Reflecting on the current events unfolding in Wuhan and China at large, organized multinational relief efforts should have already been delivered to the most needy areas, while officials in China should have immediately found ways to get international aid to those citizens who require it.
Japan’s more constructive response to international aid in the wake of the March 2011 tsunami and Fukushima No. 1 nuclear accident compared with the 1995 Great Hanshin Earthquake may be instructive to study.
While preparation for a crisis is crucial, what happens during a crisis is equally if not more important. In a hypothetical Indo-Pacific emergency response initiative, information on the virus and teams on the ground to identify, treat and manage a spreading epidemic would be mobilized. This would require more transparency and real-time information sharing for professionals and the public.
The challenge here is to create a platform in which high-quality and accurate information can be accessed by professionals and the public to avoid rumor-mongering and the spread of fake information in a crisis. This is where the digital component of the FOIP and BRI could easily find space to cohabit. Through the creation of a shared platform that is governed by an international board, real-time information on a crisis and the local and international response to that crisis could be gathered, checked for accuracy and translated for dissemination to stakeholders.
Some would argue that the Chinese political system would be challenged by this kind of transparency and accountability. To be fair, so would many emerging states in the region. Notwithstanding, the China-founded Asia Infrastructure and Investment Bank is an example of how China accepted the internationalization of the AIIB’s governance, resulting in a strong track record of good governance.
A similar model is at least imaginable based on the AIIB. It would garner buy-in from most states in the region as transnational diseases, natural disasters and other crises don’t stay in the country of origin long, and as we have seen with COVID-19, supply chains that fuel the economic growth, prosperity and stability of this region can be easily disrupted in the advent of a “black swan” event like the current viral outbreak.
Post-crisis, an Indo-Pacific emergency response initiative would have an important role in assessing the damage associated with an outbreak as well as in picking up the pieces of shattered economies, exhausted health care systems and frightened citizens still wary of a crisis.

Data provided |
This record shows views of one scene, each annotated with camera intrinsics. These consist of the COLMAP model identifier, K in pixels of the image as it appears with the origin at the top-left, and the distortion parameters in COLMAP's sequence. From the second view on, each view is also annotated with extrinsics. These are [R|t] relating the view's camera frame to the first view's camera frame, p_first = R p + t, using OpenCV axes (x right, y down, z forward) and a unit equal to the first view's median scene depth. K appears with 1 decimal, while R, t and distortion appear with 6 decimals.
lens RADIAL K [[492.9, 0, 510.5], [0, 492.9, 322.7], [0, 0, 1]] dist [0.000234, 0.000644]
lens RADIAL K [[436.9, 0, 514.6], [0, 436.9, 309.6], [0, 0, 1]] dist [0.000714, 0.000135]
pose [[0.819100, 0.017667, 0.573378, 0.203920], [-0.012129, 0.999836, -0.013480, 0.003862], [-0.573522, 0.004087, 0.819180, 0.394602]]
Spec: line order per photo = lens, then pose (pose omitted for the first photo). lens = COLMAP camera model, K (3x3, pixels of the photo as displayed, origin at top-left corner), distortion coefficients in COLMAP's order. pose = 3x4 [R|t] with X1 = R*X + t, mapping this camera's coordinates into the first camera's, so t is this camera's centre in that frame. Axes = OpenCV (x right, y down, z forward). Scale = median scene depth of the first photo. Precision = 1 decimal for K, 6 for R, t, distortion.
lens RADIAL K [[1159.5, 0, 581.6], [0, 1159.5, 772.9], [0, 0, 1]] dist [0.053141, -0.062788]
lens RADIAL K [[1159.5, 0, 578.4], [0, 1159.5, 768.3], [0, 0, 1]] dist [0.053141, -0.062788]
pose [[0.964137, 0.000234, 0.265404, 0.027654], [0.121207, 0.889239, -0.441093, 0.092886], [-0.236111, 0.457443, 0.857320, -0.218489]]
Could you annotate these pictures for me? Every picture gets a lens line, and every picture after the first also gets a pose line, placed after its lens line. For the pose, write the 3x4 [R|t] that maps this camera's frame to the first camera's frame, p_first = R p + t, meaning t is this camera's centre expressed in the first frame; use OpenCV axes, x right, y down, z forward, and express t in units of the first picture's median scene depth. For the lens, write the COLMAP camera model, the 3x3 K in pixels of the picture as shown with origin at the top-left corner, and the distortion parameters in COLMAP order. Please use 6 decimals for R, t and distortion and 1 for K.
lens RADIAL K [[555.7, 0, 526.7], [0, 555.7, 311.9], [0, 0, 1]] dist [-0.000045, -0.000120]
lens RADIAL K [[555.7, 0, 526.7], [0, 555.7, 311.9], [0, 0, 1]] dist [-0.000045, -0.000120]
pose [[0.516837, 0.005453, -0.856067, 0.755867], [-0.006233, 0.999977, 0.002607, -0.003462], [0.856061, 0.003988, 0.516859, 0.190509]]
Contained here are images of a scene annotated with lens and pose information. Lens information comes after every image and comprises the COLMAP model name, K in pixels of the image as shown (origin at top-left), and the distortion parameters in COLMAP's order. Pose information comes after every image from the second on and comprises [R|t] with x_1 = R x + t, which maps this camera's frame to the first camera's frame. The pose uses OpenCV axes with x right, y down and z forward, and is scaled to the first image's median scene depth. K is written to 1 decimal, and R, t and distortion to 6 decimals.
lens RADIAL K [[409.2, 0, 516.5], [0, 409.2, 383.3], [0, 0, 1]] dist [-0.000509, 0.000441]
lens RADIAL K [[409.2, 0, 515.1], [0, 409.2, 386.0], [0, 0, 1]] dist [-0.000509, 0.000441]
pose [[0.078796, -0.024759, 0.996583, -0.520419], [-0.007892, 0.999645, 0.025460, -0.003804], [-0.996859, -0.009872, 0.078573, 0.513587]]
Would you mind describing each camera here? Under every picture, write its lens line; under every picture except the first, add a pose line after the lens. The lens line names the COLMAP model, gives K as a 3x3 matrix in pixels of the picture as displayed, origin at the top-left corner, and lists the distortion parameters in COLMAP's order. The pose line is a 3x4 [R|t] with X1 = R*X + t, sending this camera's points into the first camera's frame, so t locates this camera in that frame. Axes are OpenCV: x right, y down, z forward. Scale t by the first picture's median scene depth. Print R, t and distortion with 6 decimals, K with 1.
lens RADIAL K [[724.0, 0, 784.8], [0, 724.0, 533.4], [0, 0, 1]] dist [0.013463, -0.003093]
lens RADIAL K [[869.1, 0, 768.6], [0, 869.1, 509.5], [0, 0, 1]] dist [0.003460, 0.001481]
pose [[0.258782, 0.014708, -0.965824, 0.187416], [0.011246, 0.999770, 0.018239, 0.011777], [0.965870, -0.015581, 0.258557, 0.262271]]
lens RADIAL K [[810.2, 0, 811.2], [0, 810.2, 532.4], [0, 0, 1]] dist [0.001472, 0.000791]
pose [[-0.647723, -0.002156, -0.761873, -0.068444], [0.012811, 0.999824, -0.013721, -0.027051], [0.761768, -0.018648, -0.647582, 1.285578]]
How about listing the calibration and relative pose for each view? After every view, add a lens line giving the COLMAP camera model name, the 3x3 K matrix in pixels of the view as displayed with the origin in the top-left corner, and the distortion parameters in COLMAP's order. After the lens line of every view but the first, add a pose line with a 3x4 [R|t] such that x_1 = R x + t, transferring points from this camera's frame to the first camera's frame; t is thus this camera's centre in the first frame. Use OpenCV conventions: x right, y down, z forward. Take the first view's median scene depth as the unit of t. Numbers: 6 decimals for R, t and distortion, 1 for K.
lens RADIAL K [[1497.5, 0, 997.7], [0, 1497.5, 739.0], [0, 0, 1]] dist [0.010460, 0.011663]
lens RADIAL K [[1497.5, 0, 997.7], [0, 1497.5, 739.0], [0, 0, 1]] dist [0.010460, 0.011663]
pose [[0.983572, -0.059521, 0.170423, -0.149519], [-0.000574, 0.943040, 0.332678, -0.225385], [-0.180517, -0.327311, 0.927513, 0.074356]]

Instructions |
a: In the text on crisis response, which China-founded institution accepted the internationalization of its governance?
b: Copy the stretch of the crisis-response text from "A similar model" through "of a crisis.".

Outputs in order |
a: The Asia Infrastructure and Investment Bank (AIIB).

b:
A similar model is at least imaginable based on the AIIB. It would garner buy-in from most states in the region as transnational diseases, natural disasters and other crises don’t stay in the country of origin long, and as we have seen with COVID-19, supply chains that fuel the economic growth, prosperity and stability of this region can be easily disrupted in the advent of a “black swan” event like the current viral outbreak.
Post-crisis, an Indo-Pacific emergency response initiative would have an important role in assessing the damage associated with an outbreak as well as in picking up the pieces of shattered economies, exhausted health care systems and frightened citizens still wary of a crisis.